Painting a portrait of parasitism
ART SCIENCE COMPLEX was founded with the intention of investigating our conjecture that the exercises of art and science (as well as all of the other speculative vocations, such as engineering, philosophy, mathematics, etcetera) stem from singular, rather than different and disparate, fundamental desires.
As a result of our own work, and collaborations with our colleagues—and our ASC outreach and education programs—we set out to explore this initial hypothesis.

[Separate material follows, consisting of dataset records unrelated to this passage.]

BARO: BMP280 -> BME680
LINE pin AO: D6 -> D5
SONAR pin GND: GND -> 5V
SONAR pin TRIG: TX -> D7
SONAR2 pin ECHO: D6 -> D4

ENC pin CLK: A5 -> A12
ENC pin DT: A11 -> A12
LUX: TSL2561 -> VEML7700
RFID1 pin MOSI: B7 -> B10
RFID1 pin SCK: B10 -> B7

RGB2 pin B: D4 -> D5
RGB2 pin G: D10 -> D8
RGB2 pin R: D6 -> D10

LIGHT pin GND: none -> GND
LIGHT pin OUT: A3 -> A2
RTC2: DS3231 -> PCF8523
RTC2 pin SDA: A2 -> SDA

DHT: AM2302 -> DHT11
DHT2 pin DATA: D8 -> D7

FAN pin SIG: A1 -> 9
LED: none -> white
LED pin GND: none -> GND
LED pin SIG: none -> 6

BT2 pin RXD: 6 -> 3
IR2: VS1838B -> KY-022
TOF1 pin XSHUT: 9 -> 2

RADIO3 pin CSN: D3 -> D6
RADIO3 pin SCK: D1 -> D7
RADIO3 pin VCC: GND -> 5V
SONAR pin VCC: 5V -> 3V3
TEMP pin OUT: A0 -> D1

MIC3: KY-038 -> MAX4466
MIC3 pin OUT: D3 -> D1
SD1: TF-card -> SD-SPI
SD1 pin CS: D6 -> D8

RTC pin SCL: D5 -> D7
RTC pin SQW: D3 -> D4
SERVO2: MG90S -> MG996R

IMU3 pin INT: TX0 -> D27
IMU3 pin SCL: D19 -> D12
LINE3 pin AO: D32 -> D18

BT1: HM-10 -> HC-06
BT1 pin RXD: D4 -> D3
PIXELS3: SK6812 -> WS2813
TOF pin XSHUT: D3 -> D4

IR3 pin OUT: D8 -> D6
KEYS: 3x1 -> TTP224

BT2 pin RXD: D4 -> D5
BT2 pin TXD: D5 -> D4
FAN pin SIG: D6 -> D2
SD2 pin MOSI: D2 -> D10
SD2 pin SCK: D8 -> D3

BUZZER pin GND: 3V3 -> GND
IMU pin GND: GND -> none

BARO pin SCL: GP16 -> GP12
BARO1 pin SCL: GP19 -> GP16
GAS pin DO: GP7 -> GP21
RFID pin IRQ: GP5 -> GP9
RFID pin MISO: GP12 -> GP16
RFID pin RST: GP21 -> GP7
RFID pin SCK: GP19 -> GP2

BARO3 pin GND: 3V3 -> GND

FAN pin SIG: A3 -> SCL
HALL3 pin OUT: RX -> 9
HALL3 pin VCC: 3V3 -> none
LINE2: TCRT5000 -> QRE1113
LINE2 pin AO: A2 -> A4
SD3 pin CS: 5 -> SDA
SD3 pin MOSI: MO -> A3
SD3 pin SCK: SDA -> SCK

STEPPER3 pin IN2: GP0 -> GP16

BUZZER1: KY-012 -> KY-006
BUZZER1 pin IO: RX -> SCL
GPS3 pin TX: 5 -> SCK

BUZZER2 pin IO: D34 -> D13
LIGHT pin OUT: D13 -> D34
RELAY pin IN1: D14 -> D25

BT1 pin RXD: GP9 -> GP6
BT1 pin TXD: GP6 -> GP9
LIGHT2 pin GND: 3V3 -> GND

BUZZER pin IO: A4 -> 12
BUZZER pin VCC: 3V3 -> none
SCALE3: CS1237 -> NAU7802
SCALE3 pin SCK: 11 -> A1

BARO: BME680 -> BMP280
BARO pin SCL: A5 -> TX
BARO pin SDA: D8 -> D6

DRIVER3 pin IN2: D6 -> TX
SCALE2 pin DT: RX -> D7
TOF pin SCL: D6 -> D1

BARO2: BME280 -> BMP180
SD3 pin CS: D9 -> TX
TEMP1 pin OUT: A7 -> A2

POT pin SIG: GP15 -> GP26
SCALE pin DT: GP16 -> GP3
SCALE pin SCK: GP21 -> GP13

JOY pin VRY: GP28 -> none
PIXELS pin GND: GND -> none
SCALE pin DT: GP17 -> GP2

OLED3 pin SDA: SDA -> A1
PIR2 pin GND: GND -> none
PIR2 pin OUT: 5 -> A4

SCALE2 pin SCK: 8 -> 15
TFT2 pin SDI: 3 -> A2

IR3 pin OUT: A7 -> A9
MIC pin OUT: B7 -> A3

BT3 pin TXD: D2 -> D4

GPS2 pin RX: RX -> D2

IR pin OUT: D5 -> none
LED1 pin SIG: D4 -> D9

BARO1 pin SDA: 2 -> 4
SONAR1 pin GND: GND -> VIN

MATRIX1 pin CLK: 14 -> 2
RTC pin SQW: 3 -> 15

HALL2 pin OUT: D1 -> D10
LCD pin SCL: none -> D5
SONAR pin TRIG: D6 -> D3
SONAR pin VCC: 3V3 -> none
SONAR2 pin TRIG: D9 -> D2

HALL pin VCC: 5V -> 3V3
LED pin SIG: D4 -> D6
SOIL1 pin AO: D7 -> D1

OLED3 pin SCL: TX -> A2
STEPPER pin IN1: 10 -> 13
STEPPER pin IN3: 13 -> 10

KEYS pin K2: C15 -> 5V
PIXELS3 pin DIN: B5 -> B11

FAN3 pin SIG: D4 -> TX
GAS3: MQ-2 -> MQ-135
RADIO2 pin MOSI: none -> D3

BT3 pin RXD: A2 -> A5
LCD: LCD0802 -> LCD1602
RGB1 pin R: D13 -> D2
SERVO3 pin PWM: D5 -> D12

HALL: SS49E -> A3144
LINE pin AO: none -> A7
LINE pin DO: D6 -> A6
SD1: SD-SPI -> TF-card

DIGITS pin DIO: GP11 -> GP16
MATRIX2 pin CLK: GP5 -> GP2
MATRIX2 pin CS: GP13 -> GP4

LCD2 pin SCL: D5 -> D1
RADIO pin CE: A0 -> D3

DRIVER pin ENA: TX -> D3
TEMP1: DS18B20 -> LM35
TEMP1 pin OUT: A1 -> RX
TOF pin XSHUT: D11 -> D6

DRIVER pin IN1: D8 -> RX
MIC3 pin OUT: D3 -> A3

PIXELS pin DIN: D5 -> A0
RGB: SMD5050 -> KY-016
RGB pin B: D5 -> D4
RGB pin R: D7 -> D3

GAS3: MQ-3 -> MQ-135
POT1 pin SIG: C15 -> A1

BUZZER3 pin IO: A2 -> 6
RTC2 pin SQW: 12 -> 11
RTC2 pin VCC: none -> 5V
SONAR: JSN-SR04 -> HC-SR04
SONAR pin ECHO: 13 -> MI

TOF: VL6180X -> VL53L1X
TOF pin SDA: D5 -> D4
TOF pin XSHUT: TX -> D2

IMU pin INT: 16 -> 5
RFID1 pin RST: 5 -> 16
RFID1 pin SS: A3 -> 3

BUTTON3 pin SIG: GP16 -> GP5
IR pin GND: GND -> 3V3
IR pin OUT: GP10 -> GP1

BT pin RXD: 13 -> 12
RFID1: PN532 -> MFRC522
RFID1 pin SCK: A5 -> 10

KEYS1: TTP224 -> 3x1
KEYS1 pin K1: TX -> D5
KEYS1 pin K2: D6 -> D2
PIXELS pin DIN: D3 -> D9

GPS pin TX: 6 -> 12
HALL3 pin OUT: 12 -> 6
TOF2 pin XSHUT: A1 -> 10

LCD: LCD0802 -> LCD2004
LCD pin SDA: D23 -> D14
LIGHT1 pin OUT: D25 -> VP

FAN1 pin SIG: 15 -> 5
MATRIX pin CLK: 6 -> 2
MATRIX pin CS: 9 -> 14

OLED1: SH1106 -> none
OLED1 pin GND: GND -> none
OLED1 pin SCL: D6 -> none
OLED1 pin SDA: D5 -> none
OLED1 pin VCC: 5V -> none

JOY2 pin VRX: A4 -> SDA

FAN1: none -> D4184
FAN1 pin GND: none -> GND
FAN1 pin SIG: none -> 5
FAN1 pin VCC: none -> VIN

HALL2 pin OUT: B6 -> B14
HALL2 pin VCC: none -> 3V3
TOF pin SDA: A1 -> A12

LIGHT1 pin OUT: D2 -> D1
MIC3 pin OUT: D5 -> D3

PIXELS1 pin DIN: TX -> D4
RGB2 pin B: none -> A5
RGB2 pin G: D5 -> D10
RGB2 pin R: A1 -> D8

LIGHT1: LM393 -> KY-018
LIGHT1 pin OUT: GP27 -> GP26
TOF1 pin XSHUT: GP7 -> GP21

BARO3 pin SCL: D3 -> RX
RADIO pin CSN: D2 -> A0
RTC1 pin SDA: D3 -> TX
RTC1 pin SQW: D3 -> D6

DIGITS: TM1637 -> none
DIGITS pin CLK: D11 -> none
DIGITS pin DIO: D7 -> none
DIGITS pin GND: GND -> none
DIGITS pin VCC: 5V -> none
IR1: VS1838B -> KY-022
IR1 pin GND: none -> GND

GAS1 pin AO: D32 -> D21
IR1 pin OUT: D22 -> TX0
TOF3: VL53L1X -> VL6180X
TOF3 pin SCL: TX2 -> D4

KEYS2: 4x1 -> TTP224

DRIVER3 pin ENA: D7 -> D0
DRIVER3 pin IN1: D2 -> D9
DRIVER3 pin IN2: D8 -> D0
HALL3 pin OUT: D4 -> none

Ingenious mechanisms for progressive host obligate parasitism are revealed from ostracized microscopic shadowed realms, illuminated with stark metaphorical ferocity in Julie Rauer’s elegantly unsettling macroscopic world of a human scaled vanitas banquet. Ribeiroia ondatrae begins its insidious life cycle inside Planorbidae, the albinic hemoglobin oddity, Ramshorn snail, leaping into developing tadpole limb buds to severely deform myriad species of frogs — crown roast of hobbled amphibians, engineered as easy meals for the third, and final, Ribeiroia ondatrae host, lodging and reproducing inside the avian proventriculus. Ravenous Cymothoa exigua, grotesquely inventive Isopod and merciless fish parasite, eats away the tongues of its piscine hosts, replacing the brutally severed vital organs with...themselves. Brilliant hive mind, the invasive colonial fungus, Ophiocordyceps (AKA zombie ant fungus), begins as individual microscopic cells, rapidly evolving into a mind-controlling superorganism, which compels Carpenter ants to descend from the safety of tree canopies, to clamp its jaws onto low branches of ideal fungus reproduction height— becoming mausoleum breeding chamber for Ophiocordyceps, which systematically replaces every internal organ, erupting from the ants’ empty husks in surreal stalks.